Directions for this task
Whatever the records say, repeat them exactly as given.

[Opening Material provided section]

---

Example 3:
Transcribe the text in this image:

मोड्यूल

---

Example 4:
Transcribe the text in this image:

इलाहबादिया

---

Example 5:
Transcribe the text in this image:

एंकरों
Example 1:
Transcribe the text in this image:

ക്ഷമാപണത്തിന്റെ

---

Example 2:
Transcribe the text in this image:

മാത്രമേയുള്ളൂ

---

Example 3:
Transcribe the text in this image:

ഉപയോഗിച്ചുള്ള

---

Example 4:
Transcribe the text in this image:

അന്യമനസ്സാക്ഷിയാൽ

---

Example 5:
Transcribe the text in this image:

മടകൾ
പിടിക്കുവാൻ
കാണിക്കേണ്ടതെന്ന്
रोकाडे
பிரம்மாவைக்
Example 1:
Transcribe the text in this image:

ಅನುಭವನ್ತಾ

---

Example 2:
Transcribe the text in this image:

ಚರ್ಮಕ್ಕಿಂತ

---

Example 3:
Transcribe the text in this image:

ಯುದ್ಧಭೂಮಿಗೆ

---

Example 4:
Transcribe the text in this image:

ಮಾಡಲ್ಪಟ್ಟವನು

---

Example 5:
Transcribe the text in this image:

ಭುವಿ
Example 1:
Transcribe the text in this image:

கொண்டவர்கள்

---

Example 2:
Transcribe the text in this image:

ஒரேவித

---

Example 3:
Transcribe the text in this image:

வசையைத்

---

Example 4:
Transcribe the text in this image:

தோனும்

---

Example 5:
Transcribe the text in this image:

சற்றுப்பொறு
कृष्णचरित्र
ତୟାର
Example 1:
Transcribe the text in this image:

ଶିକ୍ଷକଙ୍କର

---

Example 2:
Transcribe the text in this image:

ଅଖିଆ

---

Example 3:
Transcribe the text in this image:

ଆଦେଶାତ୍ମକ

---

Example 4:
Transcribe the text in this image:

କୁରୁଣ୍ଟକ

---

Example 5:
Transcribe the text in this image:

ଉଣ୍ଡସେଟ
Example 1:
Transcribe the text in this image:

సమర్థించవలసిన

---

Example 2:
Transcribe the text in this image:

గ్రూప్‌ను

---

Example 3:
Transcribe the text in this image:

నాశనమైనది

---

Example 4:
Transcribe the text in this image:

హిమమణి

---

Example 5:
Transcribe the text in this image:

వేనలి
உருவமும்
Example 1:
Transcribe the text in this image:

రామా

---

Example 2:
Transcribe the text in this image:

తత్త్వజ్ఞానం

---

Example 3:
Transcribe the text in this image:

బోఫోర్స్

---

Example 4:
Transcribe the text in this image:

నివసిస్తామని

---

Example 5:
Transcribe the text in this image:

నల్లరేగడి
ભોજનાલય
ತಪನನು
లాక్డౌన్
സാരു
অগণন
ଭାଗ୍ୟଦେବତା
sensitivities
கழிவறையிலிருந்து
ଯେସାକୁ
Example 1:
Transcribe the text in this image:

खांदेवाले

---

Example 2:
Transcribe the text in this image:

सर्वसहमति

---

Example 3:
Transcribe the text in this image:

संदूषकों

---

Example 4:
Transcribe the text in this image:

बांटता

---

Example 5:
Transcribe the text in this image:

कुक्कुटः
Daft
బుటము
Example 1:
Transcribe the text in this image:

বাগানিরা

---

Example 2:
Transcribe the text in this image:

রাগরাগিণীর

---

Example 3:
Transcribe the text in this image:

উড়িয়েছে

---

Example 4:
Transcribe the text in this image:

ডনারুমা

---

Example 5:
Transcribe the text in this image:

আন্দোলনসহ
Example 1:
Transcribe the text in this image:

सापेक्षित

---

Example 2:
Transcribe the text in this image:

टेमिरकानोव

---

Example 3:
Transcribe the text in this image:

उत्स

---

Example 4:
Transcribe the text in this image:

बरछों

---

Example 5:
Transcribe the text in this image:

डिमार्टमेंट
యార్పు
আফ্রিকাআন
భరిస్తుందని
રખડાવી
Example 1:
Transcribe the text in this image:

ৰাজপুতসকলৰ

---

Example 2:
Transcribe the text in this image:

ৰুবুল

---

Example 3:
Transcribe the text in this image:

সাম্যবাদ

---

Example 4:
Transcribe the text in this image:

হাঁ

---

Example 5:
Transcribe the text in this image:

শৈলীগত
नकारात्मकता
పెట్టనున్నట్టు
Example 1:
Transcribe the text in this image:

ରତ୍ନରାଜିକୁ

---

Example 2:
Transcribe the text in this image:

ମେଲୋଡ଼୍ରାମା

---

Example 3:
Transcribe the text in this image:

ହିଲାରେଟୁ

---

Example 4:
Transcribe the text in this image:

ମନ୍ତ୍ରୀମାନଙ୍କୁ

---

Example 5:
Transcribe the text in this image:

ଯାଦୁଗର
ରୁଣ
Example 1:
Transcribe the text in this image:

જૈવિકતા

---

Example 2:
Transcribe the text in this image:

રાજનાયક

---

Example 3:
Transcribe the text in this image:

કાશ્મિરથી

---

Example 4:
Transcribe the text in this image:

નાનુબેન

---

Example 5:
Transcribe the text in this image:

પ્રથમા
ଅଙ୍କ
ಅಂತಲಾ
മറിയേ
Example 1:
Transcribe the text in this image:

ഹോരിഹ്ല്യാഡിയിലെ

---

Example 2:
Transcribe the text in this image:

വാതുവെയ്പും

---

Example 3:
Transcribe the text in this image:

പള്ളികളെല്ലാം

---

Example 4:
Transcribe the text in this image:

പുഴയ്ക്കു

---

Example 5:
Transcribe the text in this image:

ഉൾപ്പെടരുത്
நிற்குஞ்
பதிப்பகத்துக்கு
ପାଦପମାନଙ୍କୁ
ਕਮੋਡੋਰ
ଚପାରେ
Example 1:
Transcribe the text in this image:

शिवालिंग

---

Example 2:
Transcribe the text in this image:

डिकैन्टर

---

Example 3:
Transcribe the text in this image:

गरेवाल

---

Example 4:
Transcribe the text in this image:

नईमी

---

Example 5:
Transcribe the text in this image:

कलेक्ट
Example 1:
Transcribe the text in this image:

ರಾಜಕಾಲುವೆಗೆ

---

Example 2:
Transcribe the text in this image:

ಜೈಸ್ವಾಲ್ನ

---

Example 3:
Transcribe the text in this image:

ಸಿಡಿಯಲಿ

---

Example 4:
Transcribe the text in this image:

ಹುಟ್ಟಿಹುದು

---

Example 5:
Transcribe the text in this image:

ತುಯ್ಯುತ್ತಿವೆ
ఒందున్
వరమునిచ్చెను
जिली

[Closing Material provided section]

Reply to the task
---

Example 3:
Transcribe the text in this image:

मोड्यूल

---

Example 4:
Transcribe the text in this image:

इलाहबादिया

---

Example 5:
Transcribe the text in this image:

एंकरों
Example 1:
Transcribe the text in this image:

ക്ഷമാപണത്തിന്റെ

---

Example 2:
Transcribe the text in this image:

മാത്രമേയുള്ളൂ

---

Example 3:
Transcribe the text in this image:

ഉപയോഗിച്ചുള്ള

---

Example 4:
Transcribe the text in this image:

അന്യമനസ്സാക്ഷിയാൽ

---

Example 5:
Transcribe the text in this image:

മടകൾ
പിടിക്കുവാൻ
കാണിക്കേണ്ടതെന്ന്
रोकाडे
பிரம்மாவைக்
Example 1:
Transcribe the text in this image:

ಅನುಭವನ್ತಾ

---

Example 2:
Transcribe the text in this image:

ಚರ್ಮಕ್ಕಿಂತ

---

Example 3:
Transcribe the text in this image:

ಯುದ್ಧಭೂಮಿಗೆ

---

Example 4:
Transcribe the text in this image:

ಮಾಡಲ್ಪಟ್ಟವನು

---

Example 5:
Transcribe the text in this image:

ಭುವಿ
Example 1:
Transcribe the text in this image:

கொண்டவர்கள்

---

Example 2:
Transcribe the text in this image:

ஒரேவித

---

Example 3:
Transcribe the text in this image:

வசையைத்

---

Example 4:
Transcribe the text in this image:

தோனும்

---

Example 5:
Transcribe the text in this image:

சற்றுப்பொறு
कृष्णचरित्र
ତୟାର
Example 1:
Transcribe the text in this image:

ଶିକ୍ଷକଙ୍କର

---

Example 2:
Transcribe the text in this image:

ଅଖିଆ

---

Example 3:
Transcribe the text in this image:

ଆଦେଶାତ୍ମକ

---

Example 4:
Transcribe the text in this image:

କୁରୁଣ୍ଟକ

---

Example 5:
Transcribe the text in this image:

ଉଣ୍ଡସେଟ
Example 1:
Transcribe the text in this image:

సమర్థించవలసిన

---

Example 2:
Transcribe the text in this image:

గ్రూప్‌ను

---

Example 3:
Transcribe the text in this image:

నాశనమైనది

---

Example 4:
Transcribe the text in this image:

హిమమణి

---

Example 5:
Transcribe the text in this image:

వేనలి
உருவமும்
Example 1:
Transcribe the text in this image:

రామా

---

Example 2:
Transcribe the text in this image:

తత్త్వజ్ఞానం

---

Example 3:
Transcribe the text in this image:

బోఫోర్స్

---

Example 4:
Transcribe the text in this image:

నివసిస్తామని

---

Example 5:
Transcribe the text in this image:

నల్లరేగడి
ભોજનાલય
ತಪನನು
లాక్డౌన్
സാരു
অগণন
ଭାଗ୍ୟଦେବତା
sensitivities
கழிவறையிலிருந்து
ଯେସାକୁ
Example 1:
Transcribe the text in this image:

खांदेवाले

---

Example 2:
Transcribe the text in this image:

सर्वसहमति

---

Example 3:
Transcribe the text in this image:

संदूषकों

---

Example 4:
Transcribe the text in this image:

बांटता

---

Example 5:
Transcribe the text in this image:

कुक्कुटः
Daft
బుటము
Example 1:
Transcribe the text in this image:

বাগানিরা

---

Example 2:
Transcribe the text in this image:

রাগরাগিণীর

---

Example 3:
Transcribe the text in this image:

উড়িয়েছে

---

Example 4:
Transcribe the text in this image:

ডনারুমা

---

Example 5:
Transcribe the text in this image:

আন্দোলনসহ
Example 1:
Transcribe the text in this image:

सापेक्षित

---

Example 2:
Transcribe the text in this image:

टेमिरकानोव

---

Example 3:
Transcribe the text in this image:

उत्स

---

Example 4:
Transcribe the text in this image:

बरछों

---

Example 5:
Transcribe the text in this image:

डिमार्टमेंट
యార్పు
আফ্রিকাআন
భరిస్తుందని
રખડાવી
Example 1:
Transcribe the text in this image:

ৰাজপুতসকলৰ

---

Example 2:
Transcribe the text in this image:

ৰুবুল

---

Example 3:
Transcribe the text in this image:

সাম্যবাদ

---

Example 4:
Transcribe the text in this image:

হাঁ

---

Example 5:
Transcribe the text in this image:

শৈলীগত
नकारात्मकता
పెట్టనున్నట్టు
Example 1:
Transcribe the text in this image:

ରତ୍ନରାଜିକୁ

---

Example 2:
Transcribe the text in this image:

ମେଲୋଡ଼୍ରାମା

---

Example 3:
Transcribe the text in this image:

ହିଲାରେଟୁ

---

Example 4:
Transcribe the text in this image:

ମନ୍ତ୍ରୀମାନଙ୍କୁ

---

Example 5:
Transcribe the text in this image:

ଯାଦୁଗର
ରୁଣ
Example 1:
Transcribe the text in this image:

જૈવિકતા

---

Example 2:
Transcribe the text in this image:

રાજનાયક

---

Example 3:
Transcribe the text in this image:

કાશ્મિરથી

---

Example 4:
Transcribe the text in this image:

નાનુબેન

---

Example 5:
Transcribe the text in this image:

પ્રથમા
ଅଙ୍କ
ಅಂತಲಾ
മറിയേ
Example 1:
Transcribe the text in this image:

ഹോരിഹ്ല്യാഡിയിലെ

---

Example 2:
Transcribe the text in this image:

വാതുവെയ്പും

---

Example 3:
Transcribe the text in this image:

പള്ളികളെല്ലാം

---

Example 4:
Transcribe the text in this image:

പുഴയ്ക്കു

---

Example 5:
Transcribe the text in this image:

ഉൾപ്പെടരുത്
நிற்குஞ்
பதிப்பகத்துக்கு
ପାଦପମାନଙ୍କୁ
ਕਮੋਡੋਰ
ଚପାରେ
Example 1:
Transcribe the text in this image:

शिवालिंग

---

Example 2:
Transcribe the text in this image:

डिकैन्टर

---

Example 3:
Transcribe the text in this image:

गरेवाल

---

Example 4:
Transcribe the text in this image:

नईमी

---

Example 5:
Transcribe the text in this image:

कलेक्ट
Example 1:
Transcribe the text in this image:

ರಾಜಕಾಲುವೆಗೆ

---

Example 2:
Transcribe the text in this image:

ಜೈಸ್ವಾಲ್ನ

---

Example 3:
Transcribe the text in this image:

ಸಿಡಿಯಲಿ

---

Example 4:
Transcribe the text in this image:

ಹುಟ್ಟಿಹುದು

---

Example 5:
Transcribe the text in this image:

ತುಯ್ಯುತ್ತಿವೆ
ఒందున్
వరమునిచ్చెను
जिली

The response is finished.